PROBLEM DETAILS:
Copy only the lines between the one containing "週刊プレイボーイが運営するグラビア" and the end of the records, both included, leaving out pictures.

GIVEN RECORDS:
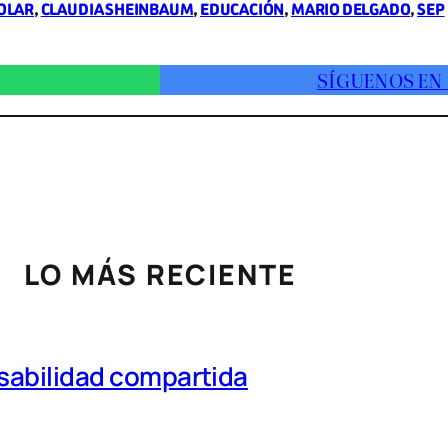
OLAR
, 
CLAUDIA SHEINBAUM
, 
EDUCACIÓN
, 
MARIO DELGADO
, 
SEP
SÍGUENOS EN
LO MÁS RECIENTE
nsabilidad compartida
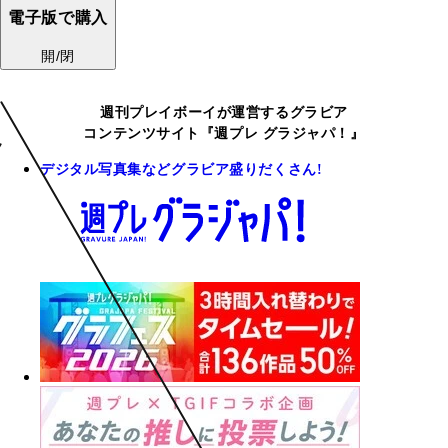
電子版で購入
開/閉
週刊プレイボーイが運営するグラビア
コンテンツサイト『週プレ グラジャパ！』
デジタル写真集などグラビア盛りだくさん!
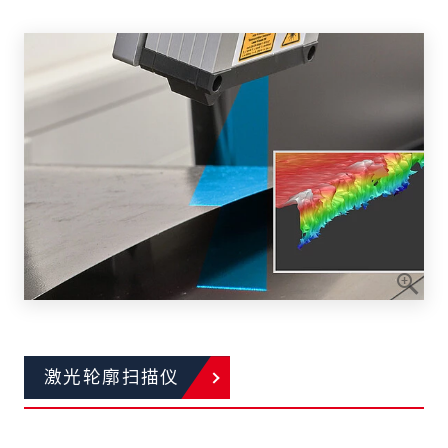
激光轮廓扫描仪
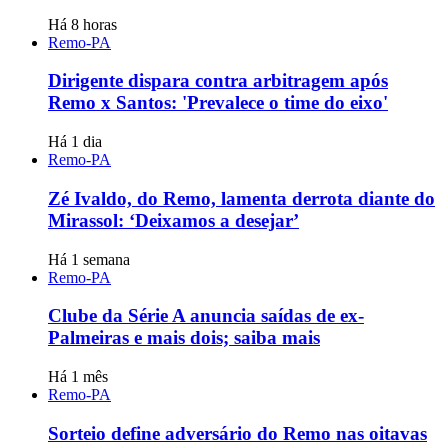
Há 8 horas
Remo-PA
Dirigente dispara contra arbitragem após
Remo x Santos: 'Prevalece o time do eixo'
Há 1 dia
Remo-PA
Zé Ivaldo, do Remo, lamenta derrota diante do
Mirassol: ‘Deixamos a desejar’
Há 1 semana
Remo-PA
Clube da Série A anuncia saídas de ex-
Palmeiras e mais dois; saiba mais
Há 1 mês
Remo-PA
Sorteio define adversário do Remo nas oitavas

WRITTEN RESPONSE:
週刊プレイボーイが運営するグラビア
コンテンツサイト『週プレ グラジャパ！』
デジタル写真集などグラビア盛りだくさん!
激光轮廓扫描仪
Há 8 horas
Remo-PA
Dirigente dispara contra arbitragem após
Remo x Santos: 'Prevalece o time do eixo'
Há 1 dia
Remo-PA
Zé Ivaldo, do Remo, lamenta derrota diante do
Mirassol: ‘Deixamos a desejar’
Há 1 semana
Remo-PA
Clube da Série A anuncia saídas de ex-
Palmeiras e mais dois; saiba mais
Há 1 mês
Remo-PA
Sorteio define adversário do Remo nas oitavas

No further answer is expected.